Machine Learning in Engineering Applications

Room and Cryogenic Temperature Circuit Optimization for Neuromorphic Circuit:

Machine learning (ML), in particular deep-learning, has become an indispensable part of our daily life. Machine learning requires many computing resources and is typically performed on large servers. For edge devices, such as hand-held devices and Internet-of-Thing (IoT), analog circuits utilizing novel electronics, such as Resistive Memory (ReRAM), are needed for edge ML. Such circuits that mimic the neuron behavior and have ultra-low power consumption, are called neuromorphic circuits. Edge ML is also inevitable when data privacy is important.

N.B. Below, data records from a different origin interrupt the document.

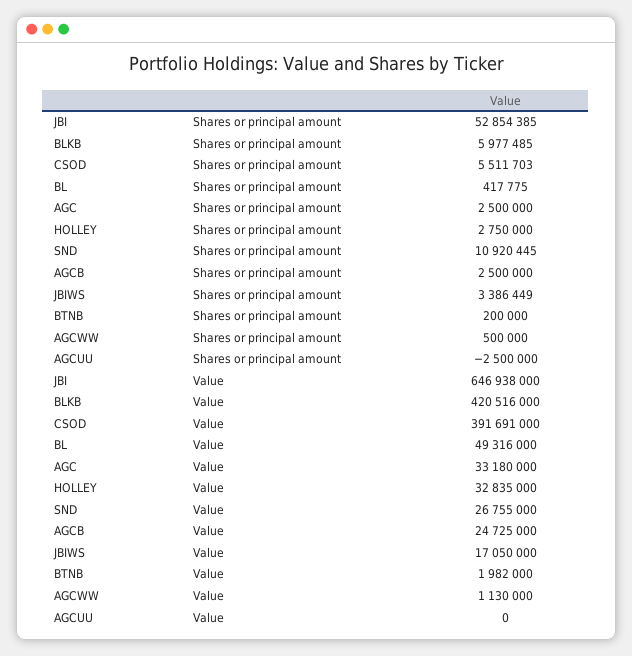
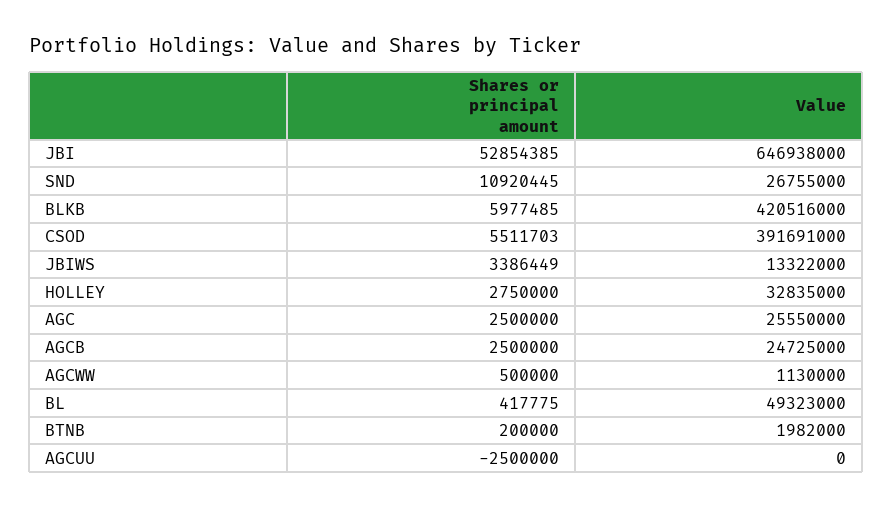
  {
    "JBI": {
      "Shares or principal amount": 52854385,
      "Value": 646938000
    },
    "BLKB": {
      "Shares or principal amount": 5977485,
      "Value": 420516000
    },
    "CSOD": {
      "Shares or principal amount": 5511703,
      "Value": 391691000
    },
    "BL": {
      "Shares or principal amount": 417775,
-     "Value": 49316000
+     "Value": 49323000
    },
    "AGC": {
      "Shares or principal amount": 2500000,
-     "Value": 33180000
+     "Value": 25550000
    },
    "HOLLEY": {
      "Shares or principal amount": 2750000,
      "Value": 32835000
    },
    "SND": {
      "Shares or principal amount": 10920445,
      "Value": 26755000
    },
    "AGCB": {
      "Shares or principal amount": 2500000,
      "Value": 24725000
    },
    "JBIWS": {
      "Shares or principal amount": 3386449,
-     "Value": 17050000
+     "Value": 13322000
    },
    "BTNB": {
      "Shares or principal amount": 200000,
      "Value": 1982000
    },
    "AGCWW": {
      "Shares or principal amount": 500000,
      "Value": 1130000
    },
    "AGCUU": {
      "Shares or principal amount": -2500000,
      "Value": 0
    }
  }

ReRAM neuromorphic circuits are still in their novel stage and a co-optimization of the ReRAM device and other analog circuit components is required to achieve the best trade-off in performance, power, area, and cost (PPAC).

Objectives:

One objective is to study the PPAC trade-off in neuromorphic circuits with different current comparators (one of the critical analog components) by performing circuit simulation using our neuromorphic circuit optimization framework. Another objective is to study the performance of the circuit at cryogenic temperature (77K) for harsh environment applications. Participants in this project will: (1) learn how to use our optimization framework, (2) learn how to use a circuit simulator, (3) perform transistor measurements at 77K and calibrate models for cryogenic simulations, and (4) optimize the circuits.


Amplifying effects of electrical signals in circuit elements:

Stochastic resonance (SR) is a phenomenon where a signal that is normally too weak to be detected by a sensor, can be boosted by adding white noise to the signal, which contains a wide spectrum of frequencies. SR has been used to detect faint signals in bridge and mechanical failure analysis. Also in robotics, biology, neural modeling, and analog to digital conversion. The simplest system that demonstrates SR (and thus can be used as a detector) is a Schmitt trigger. A Schmitt trigger is an active circuit which converts an analog input signal to a digital output signal. The circuit is named a ”trigger” because the output retains its value until the input changes sufficiently to trigger a change. Schmitt trigger devices are typically used in signal conditioning applications to remove noise from signals used in digital circuits, particularly mechanical contact bounce in switches. They are also used in closed loop negative feedback configurations to implement relaxation oscillators, used in function generators and switching power supplies.

Objectives:

The first research objective of this project is to determine how the width of the hysteresis (the value of a physical property lags behind changes in the effect causing it) window of the Schmitt trigger affects the SR frequency range. The second objective is to determine how other operational amplifier parameters such as input offset voltage, slew rate limitations, gain bandwidth, and DC open-loop gain affects the SR parameters. The third objective will be to evaluate the ability of operational amplifiers designed by the researcher for silicon neurons to detect SR.